→ WHAT IS NEEDED: Omit any pictures, and restate word for word only the lines from the one with "focal_mm: 3.3" through the end of the data below.

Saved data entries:

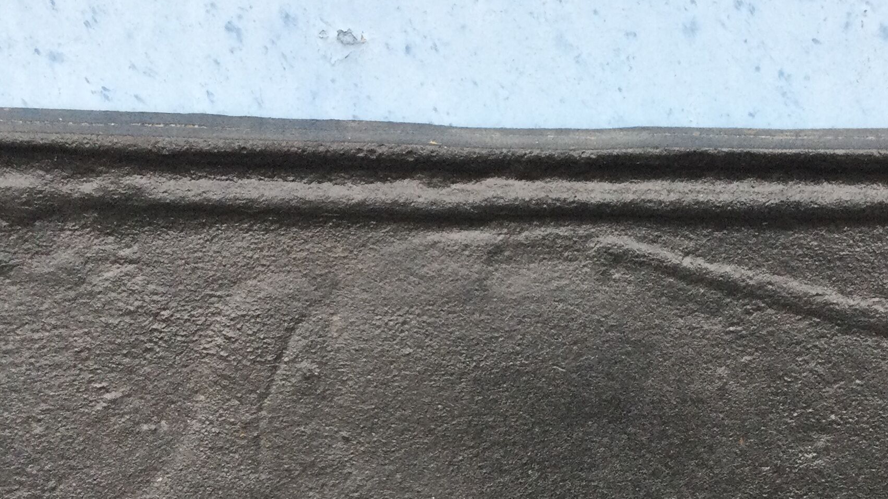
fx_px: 1531
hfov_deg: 32.3
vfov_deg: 18.1
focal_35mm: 65
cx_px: 527
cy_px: 503
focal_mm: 3.3
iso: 32
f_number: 2.4
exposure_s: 1/33
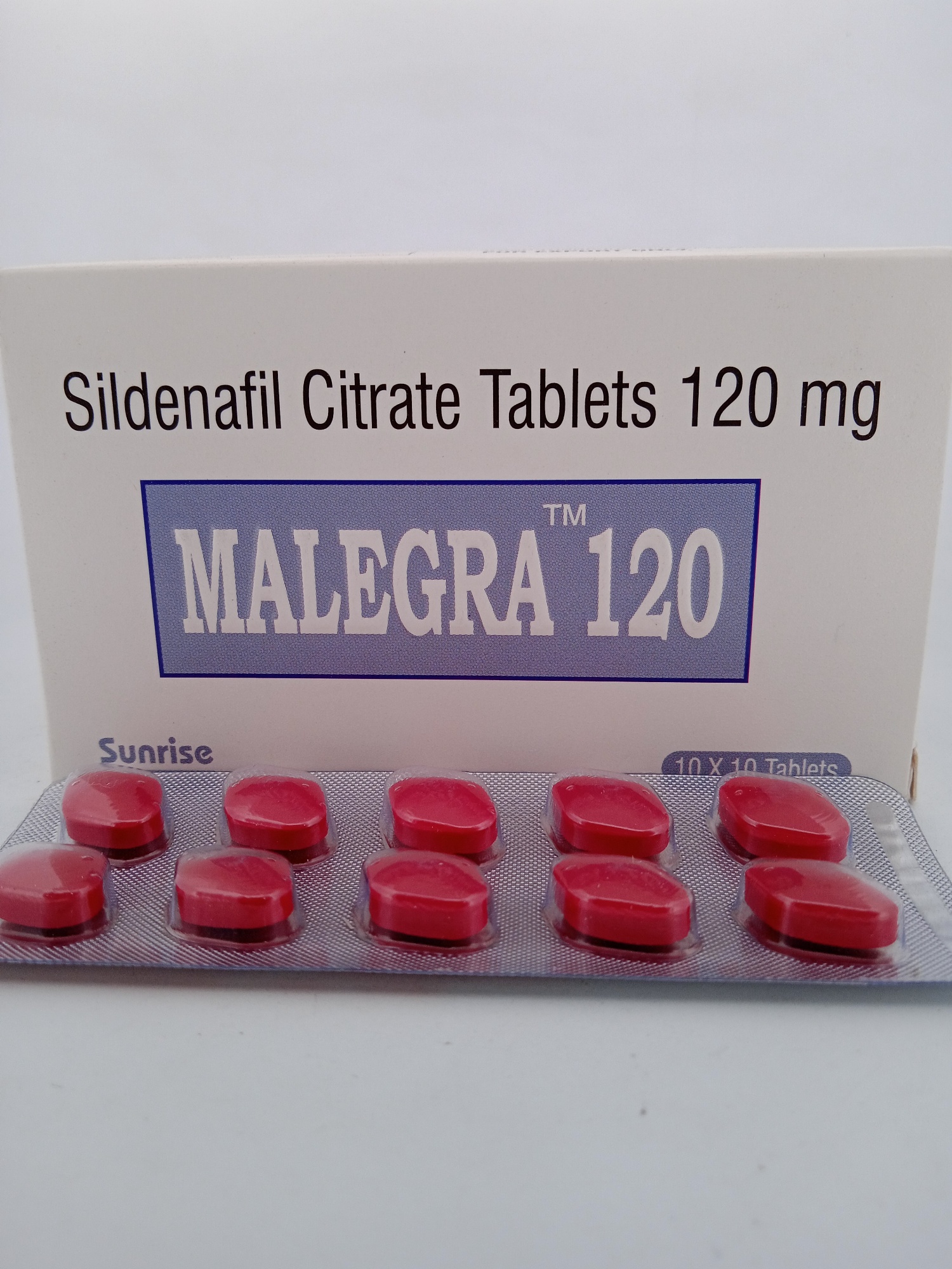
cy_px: 634
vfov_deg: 63.4
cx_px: 476
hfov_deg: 49.7
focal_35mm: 28
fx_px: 1027
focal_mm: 3.43
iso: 112
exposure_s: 1/138
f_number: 2.2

→ OUTPUT FOR THIS TASK:
focal_mm: 3.3
iso: 32
f_number: 2.4
exposure_s: 1/33
cy_px: 634
vfov_deg: 63.4
cx_px: 476
hfov_deg: 49.7
focal_35mm: 28
fx_px: 1027
focal_mm: 3.43
iso: 112
exposure_s: 1/138
f_number: 2.2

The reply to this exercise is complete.